↓

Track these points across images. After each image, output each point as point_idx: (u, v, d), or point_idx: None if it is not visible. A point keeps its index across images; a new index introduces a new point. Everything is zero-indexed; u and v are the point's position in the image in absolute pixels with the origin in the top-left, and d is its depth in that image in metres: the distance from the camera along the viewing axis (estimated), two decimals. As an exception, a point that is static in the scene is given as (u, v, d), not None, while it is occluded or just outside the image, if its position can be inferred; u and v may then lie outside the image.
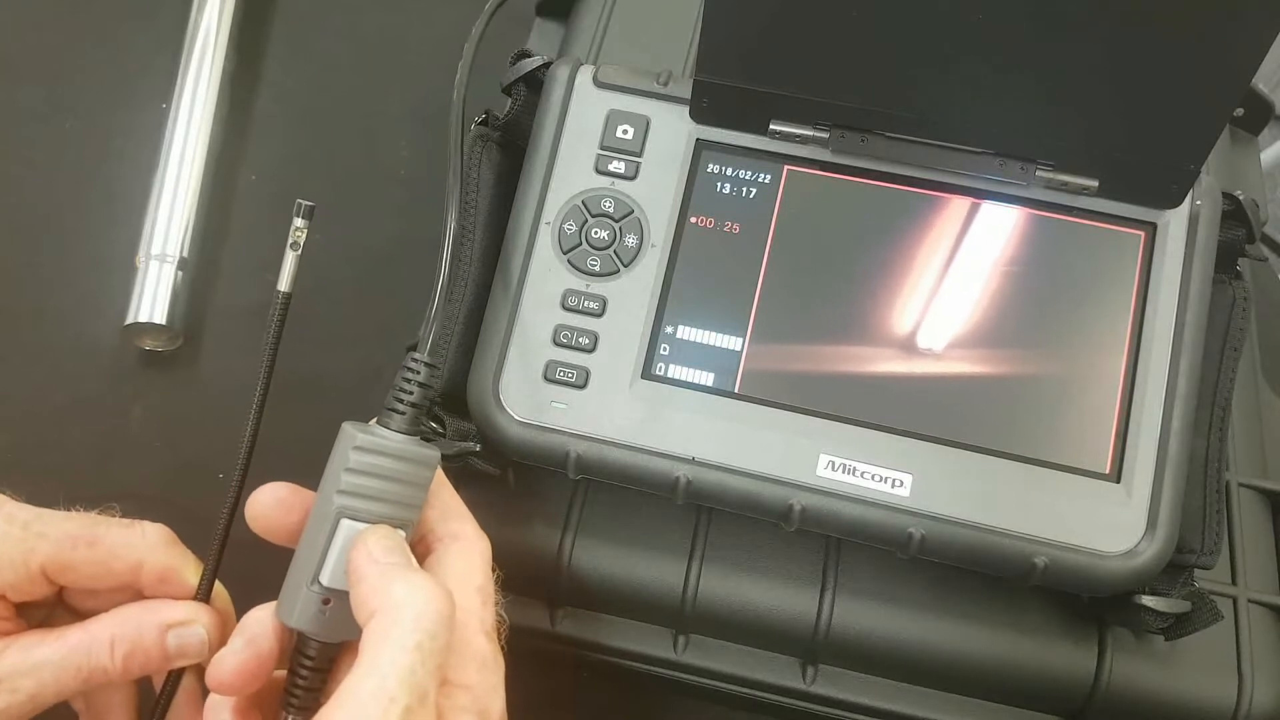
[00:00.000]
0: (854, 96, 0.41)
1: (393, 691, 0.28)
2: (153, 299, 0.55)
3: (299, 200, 0.35)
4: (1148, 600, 0.40)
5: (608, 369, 0.42)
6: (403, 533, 0.33)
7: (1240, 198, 0.42)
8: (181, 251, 0.56)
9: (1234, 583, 0.44)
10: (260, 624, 0.33)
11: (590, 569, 0.44)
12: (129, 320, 0.54)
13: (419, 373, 0.35)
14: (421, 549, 0.35)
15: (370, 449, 0.33)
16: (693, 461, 0.40)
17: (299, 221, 0.35)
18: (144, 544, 0.35)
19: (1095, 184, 0.41)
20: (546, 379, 0.41)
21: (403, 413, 0.34)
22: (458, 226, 0.40)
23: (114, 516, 0.36)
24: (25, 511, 0.34)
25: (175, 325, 0.55)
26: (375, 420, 0.35)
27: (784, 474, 0.40)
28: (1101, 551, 0.39)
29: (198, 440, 0.54)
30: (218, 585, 0.37)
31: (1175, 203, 0.41)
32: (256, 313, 0.57)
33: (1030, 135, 0.41)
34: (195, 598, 0.36)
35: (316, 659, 0.33)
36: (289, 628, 0.33)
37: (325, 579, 0.33)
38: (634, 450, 0.41)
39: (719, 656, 0.45)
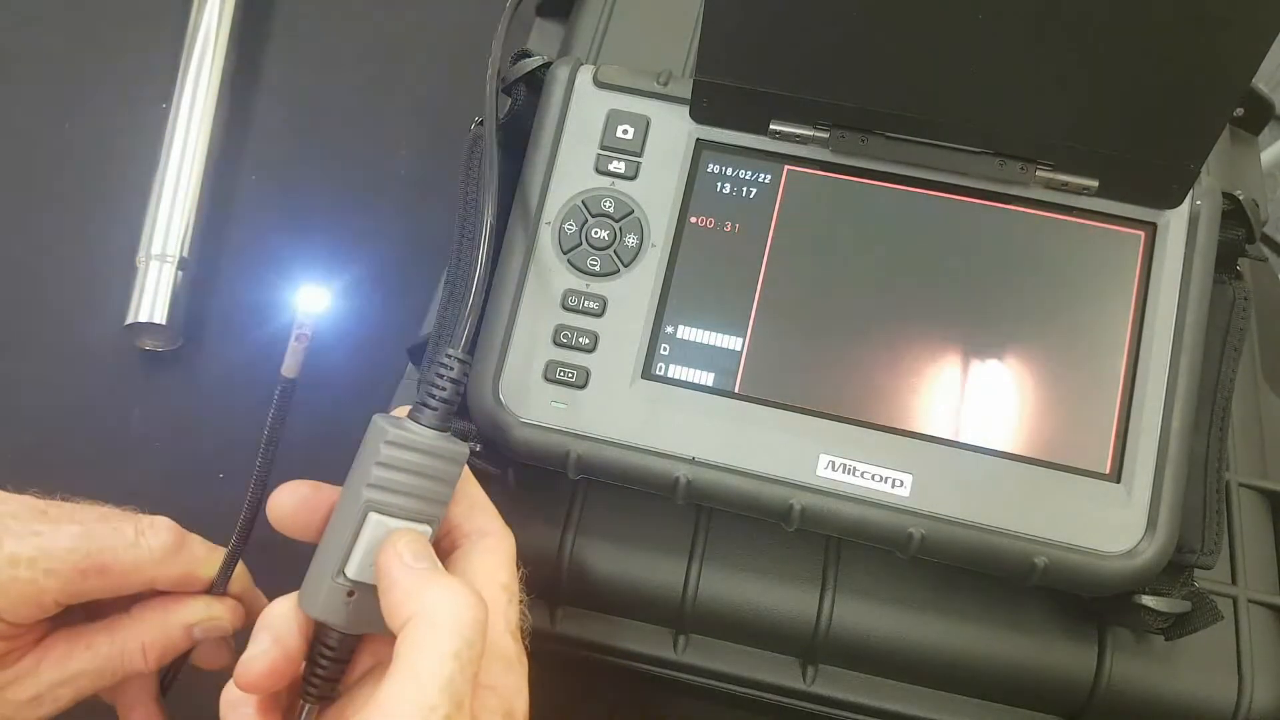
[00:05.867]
0: (854, 96, 0.41)
1: (433, 700, 0.28)
2: (153, 299, 0.55)
3: (297, 327, 0.34)
4: (1148, 600, 0.40)
5: (608, 369, 0.42)
6: (429, 530, 0.33)
7: (1240, 198, 0.42)
8: (181, 251, 0.56)
9: (1234, 583, 0.44)
10: (284, 620, 0.33)
11: (590, 568, 0.44)
12: (129, 320, 0.54)
13: (452, 369, 0.34)
14: (446, 544, 0.36)
15: (401, 444, 0.33)
16: (693, 461, 0.40)
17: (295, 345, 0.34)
18: (151, 561, 0.36)
19: (1095, 184, 0.41)
20: (546, 379, 0.41)
21: (434, 408, 0.34)
22: (493, 221, 0.39)
23: (127, 513, 0.36)
24: (26, 544, 0.34)
25: (175, 325, 0.55)
26: (407, 414, 0.34)
27: (784, 474, 0.40)
28: (1101, 551, 0.39)
29: (198, 440, 0.54)
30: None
31: (1175, 203, 0.41)
32: (256, 313, 0.57)
33: (1030, 135, 0.41)
34: (211, 589, 0.37)
35: (338, 650, 0.33)
36: (311, 618, 0.33)
37: (351, 572, 0.32)
38: (634, 450, 0.41)
39: (719, 656, 0.45)
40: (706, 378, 0.42)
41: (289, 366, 0.34)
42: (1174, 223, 0.42)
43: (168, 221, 0.56)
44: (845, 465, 0.40)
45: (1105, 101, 0.39)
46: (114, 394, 0.55)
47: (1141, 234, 0.42)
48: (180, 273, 0.55)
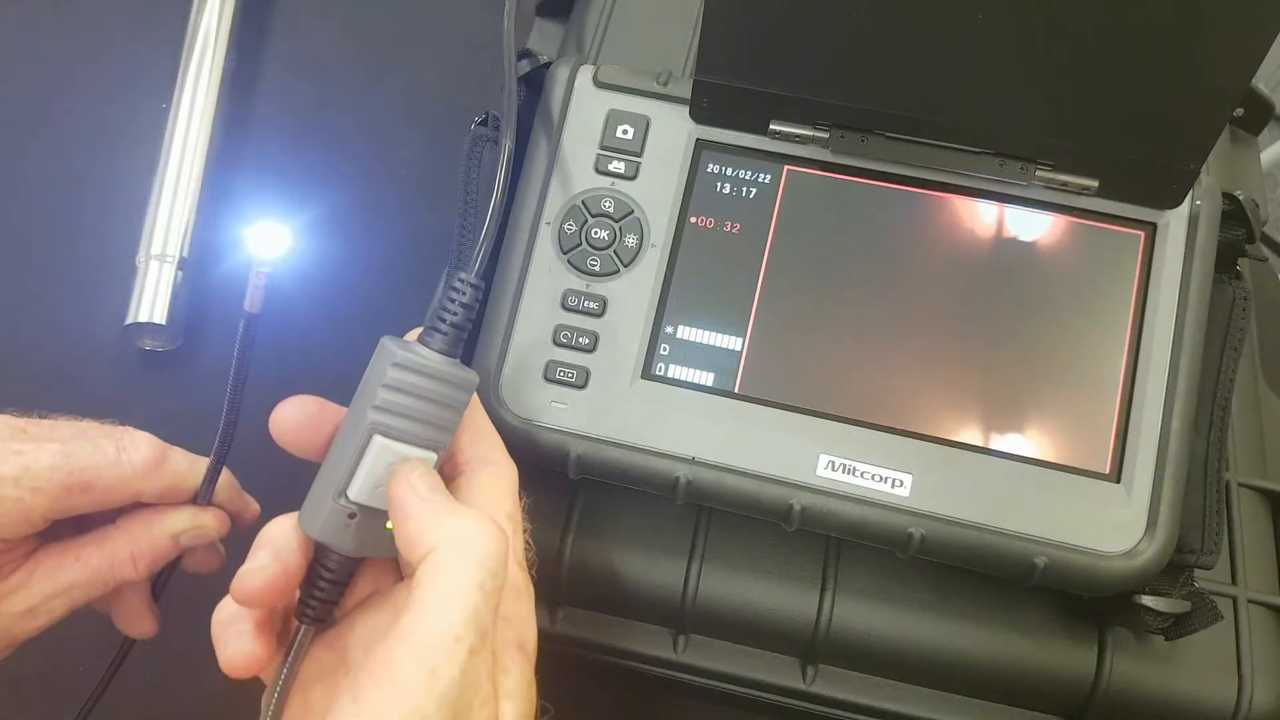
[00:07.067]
0: (854, 96, 0.41)
1: (459, 631, 0.28)
2: (153, 299, 0.55)
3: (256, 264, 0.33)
4: (1148, 600, 0.40)
5: (608, 369, 0.42)
6: (434, 457, 0.33)
7: (1240, 198, 0.42)
8: (181, 251, 0.56)
9: (1234, 583, 0.44)
10: (285, 538, 0.33)
11: (590, 569, 0.44)
12: (129, 320, 0.54)
13: (465, 293, 0.34)
14: (448, 470, 0.35)
15: (409, 367, 0.32)
16: (693, 461, 0.40)
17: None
18: (135, 477, 0.36)
19: (1095, 184, 0.41)
20: (546, 379, 0.41)
21: (445, 333, 0.33)
22: (513, 146, 0.39)
23: (107, 427, 0.37)
24: (10, 464, 0.34)
25: (175, 325, 0.55)
26: (416, 337, 0.34)
27: (784, 474, 0.40)
28: (1101, 551, 0.39)
29: (198, 440, 0.54)
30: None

↑

Work item:
With the images left out, output all the entries above exactly.

Response to this exercise:
Track these points across images. After each image, output each point as point_idx: (u, v, d), or point_idx: None if it is not visible. A point keeps its index across images; a new index introduces a new point. Everything is zero-indexed; u and v are the point's position in the image in absolute pixels with the origin in the top-left, and d is its depth in that image in metres: the distance from the camera along the viewing axis (estimated), two decimals. As an exception, a point that is static in the scene is given as (u, v, d), not None, while it is occluded or just outside the image, if its position can be inferred; u and v may then lie outside the image.
[00:00.000]
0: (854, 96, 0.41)
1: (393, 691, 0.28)
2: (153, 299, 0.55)
3: (299, 200, 0.35)
4: (1148, 600, 0.40)
5: (608, 369, 0.42)
6: (403, 533, 0.33)
7: (1240, 198, 0.42)
8: (181, 251, 0.56)
9: (1234, 583, 0.44)
10: (260, 624, 0.33)
11: (590, 569, 0.44)
12: (129, 320, 0.54)
13: (419, 373, 0.35)
14: (421, 549, 0.35)
15: (370, 449, 0.33)
16: (693, 461, 0.40)
17: (299, 221, 0.35)
18: (144, 544, 0.35)
19: (1095, 184, 0.41)
20: (546, 379, 0.41)
21: (403, 413, 0.34)
22: (458, 226, 0.40)
23: (114, 516, 0.36)
24: (25, 511, 0.34)
25: (175, 325, 0.55)
26: (375, 420, 0.35)
27: (784, 474, 0.40)
28: (1101, 551, 0.39)
29: (198, 440, 0.54)
30: (218, 585, 0.37)
31: (1175, 203, 0.41)
32: (256, 313, 0.57)
33: (1030, 135, 0.41)
34: (195, 598, 0.36)
35: (316, 659, 0.33)
36: (289, 628, 0.33)
37: (325, 579, 0.33)
38: (634, 450, 0.41)
39: (719, 656, 0.45)
[00:05.867]
0: (854, 96, 0.41)
1: (433, 700, 0.28)
2: (153, 299, 0.55)
3: (297, 327, 0.34)
4: (1148, 600, 0.40)
5: (608, 369, 0.42)
6: (429, 530, 0.33)
7: (1240, 198, 0.42)
8: (181, 251, 0.56)
9: (1234, 583, 0.44)
10: (284, 620, 0.33)
11: (590, 568, 0.44)
12: (129, 320, 0.54)
13: (452, 369, 0.34)
14: (446, 544, 0.36)
15: (401, 444, 0.33)
16: (693, 461, 0.40)
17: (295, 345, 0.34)
18: (151, 561, 0.36)
19: (1095, 184, 0.41)
20: (546, 379, 0.41)
21: (434, 408, 0.34)
22: (493, 221, 0.39)
23: (127, 513, 0.36)
24: (26, 544, 0.34)
25: (175, 325, 0.55)
26: (407, 414, 0.34)
27: (784, 474, 0.40)
28: (1101, 551, 0.39)
29: (198, 440, 0.54)
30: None
31: (1175, 203, 0.41)
32: (256, 313, 0.57)
33: (1030, 135, 0.41)
34: (211, 589, 0.37)
35: (338, 650, 0.33)
36: (311, 618, 0.33)
37: (351, 572, 0.32)
38: (634, 450, 0.41)
39: (719, 656, 0.45)
40: (706, 378, 0.42)
41: (289, 366, 0.34)
42: (1174, 223, 0.42)
43: (168, 221, 0.56)
44: (845, 465, 0.40)
45: (1105, 101, 0.39)
46: (114, 394, 0.55)
47: (1141, 234, 0.42)
48: (180, 273, 0.55)
[00:07.067]
0: (854, 96, 0.41)
1: (459, 631, 0.28)
2: (153, 299, 0.55)
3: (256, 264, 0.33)
4: (1148, 600, 0.40)
5: (608, 369, 0.42)
6: (434, 457, 0.33)
7: (1240, 198, 0.42)
8: (181, 251, 0.56)
9: (1234, 583, 0.44)
10: (285, 538, 0.33)
11: (590, 569, 0.44)
12: (129, 320, 0.54)
13: (465, 293, 0.34)
14: (448, 470, 0.35)
15: (409, 367, 0.32)
16: (693, 461, 0.40)
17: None
18: (135, 477, 0.36)
19: (1095, 184, 0.41)
20: (546, 379, 0.41)
21: (445, 333, 0.33)
22: (513, 146, 0.39)
23: (107, 427, 0.37)
24: (10, 464, 0.34)
25: (175, 325, 0.55)
26: (416, 337, 0.34)
27: (784, 474, 0.40)
28: (1101, 551, 0.39)
29: (198, 440, 0.54)
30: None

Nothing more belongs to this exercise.